Author | : Folger Shakespeare Library |
Publisher | : |
Total Pages | : 682 |
Release | : 1970 |
Genre | : English literature |
ISBN | : |
Author | : British Museum. Dept. of Printed Books |
Publisher | : |
Total Pages | : 504 |
Release | : 1961 |
Genre | : English imprints |
ISBN | : |
Author | : British Museum. Department of Printed Books |
Publisher | : |
Total Pages | : 936 |
Release | : 1971 |
Genre | : English imprints |
ISBN | : |
Author | : British Museum. Dept. of Printed Books |
Publisher | : |
Total Pages | : 1294 |
Release | : 1967 |
Genre | : English imprints |
ISBN | : |
Author | : Eleanor Phillips Passano |
Publisher | : Genealogical Publishing Com |
Total Pages | : 506 |
Release | : 1967 |
Genre | : Reference |
ISBN | : 9780806302713 |
The major part of this work is an alphabetically arranged and cross-indexed list of some 20,000 Maryland families with references to the sources and locations of the records in which they appear. In addition, there is a research record guide arranged by county and type of record, and it identifies all genealogical manuscripts, books, and articles known to exist up to 1940, when this book was first published. Included are church and county courthouse records, deeds, marriages, rent rolls, wills, land records, tombstone inscriptions, censuses, directories, and other data sources.

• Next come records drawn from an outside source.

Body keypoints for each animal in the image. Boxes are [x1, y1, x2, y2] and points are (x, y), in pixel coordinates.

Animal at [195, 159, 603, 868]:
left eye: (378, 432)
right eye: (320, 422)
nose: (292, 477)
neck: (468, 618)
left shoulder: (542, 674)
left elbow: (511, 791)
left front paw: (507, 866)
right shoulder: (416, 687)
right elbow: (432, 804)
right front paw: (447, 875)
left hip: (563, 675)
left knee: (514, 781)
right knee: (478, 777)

Author | : William Hand Browne |
Publisher | : |
Total Pages | : 442 |
Release | : 1917 |
Genre | : Maryland |
ISBN | : |
Includes the proceedings of the Society.
Author | : |
Publisher | : |
Total Pages | : 446 |
Release | : 1922 |
Genre | : Bibliography |
ISBN | : |
V. 1-3 include "Bibliographies of modern authors by Henry Danielson."

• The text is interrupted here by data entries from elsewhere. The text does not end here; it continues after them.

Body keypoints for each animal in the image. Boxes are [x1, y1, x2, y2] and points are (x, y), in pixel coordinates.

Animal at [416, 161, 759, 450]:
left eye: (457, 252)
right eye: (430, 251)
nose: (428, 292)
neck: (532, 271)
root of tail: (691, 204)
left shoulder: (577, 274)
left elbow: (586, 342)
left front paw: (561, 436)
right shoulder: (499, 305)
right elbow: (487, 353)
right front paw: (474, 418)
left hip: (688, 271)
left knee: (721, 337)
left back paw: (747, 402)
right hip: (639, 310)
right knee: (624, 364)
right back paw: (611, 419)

Author | : New York Public Library. Rare Book Division |
Publisher | : |
Total Pages | : 890 |
Release | : 1971 |
Genre | : Broadsides |
ISBN | : |
Reference tool for Rare Books Collection.
Author | : Andrea Stuart |
Publisher | : Vintage |
Total Pages | : 394 |
Release | : 2013-01-22 |
Genre | : History |
ISBN | : 030796115X |
In the late 1630s, lured by the promise of the New World, Andrea Stuart’s earliest known maternal ancestor, George Ashby, set sail from England to settle in Barbados. He fell into the life of a sugar plantation owner by mere chance, but by the time he harvested his first crop, a revolution was fully under way: the farming of sugar cane, and the swiftly increasing demands for sugar worldwide, would not only lift George Ashby from abject poverty and shape the lives of his descendants, but it would also bind together ambitious white entrepreneurs and enslaved black workers in a strangling embrace. Stuart uses her own family story—from the seventeenth century through the present—as the pivot for this epic tale of migration, settlement, survival, slavery and the making of the Americas. As it grew, the sugar trade enriched Europe as never before, financing the Industrial Revolution and fuelling the Enlightenment. And, as well, it became the basis of many economies in South America, played an important part in the evolution of the United States as a world power and transformed the Caribbean into an archipelago of riches. But this sweet and hugely profitable trade—“white gold,” as it was known—had profoundly less palatable consequences in its precipitation of the enslavement of Africans to work the fields on the islands and, ultimately, throughout the American continents. Interspersing the tectonic shifts of colonial history with her family’s experience, Stuart explores the interconnected themes of settlement, sugar and slavery with extraordinary subtlety and sensitivity. In examining how these forces shaped her own family—its genealogy, intimate relationships, circumstances of birth, varying hues of skin—she illuminates how her family, among millions of others like it, in turn transformed the society in which they lived, and how that interchange continues to this day. Shifting between personal and global history, Stuart gives us a deepened understanding of the connections between continents, between black and white, between men and women, between the free and the enslaved. It is a story brought to life with riveting and unparalleled immediacy, a story of fundamental importance to the making of our world.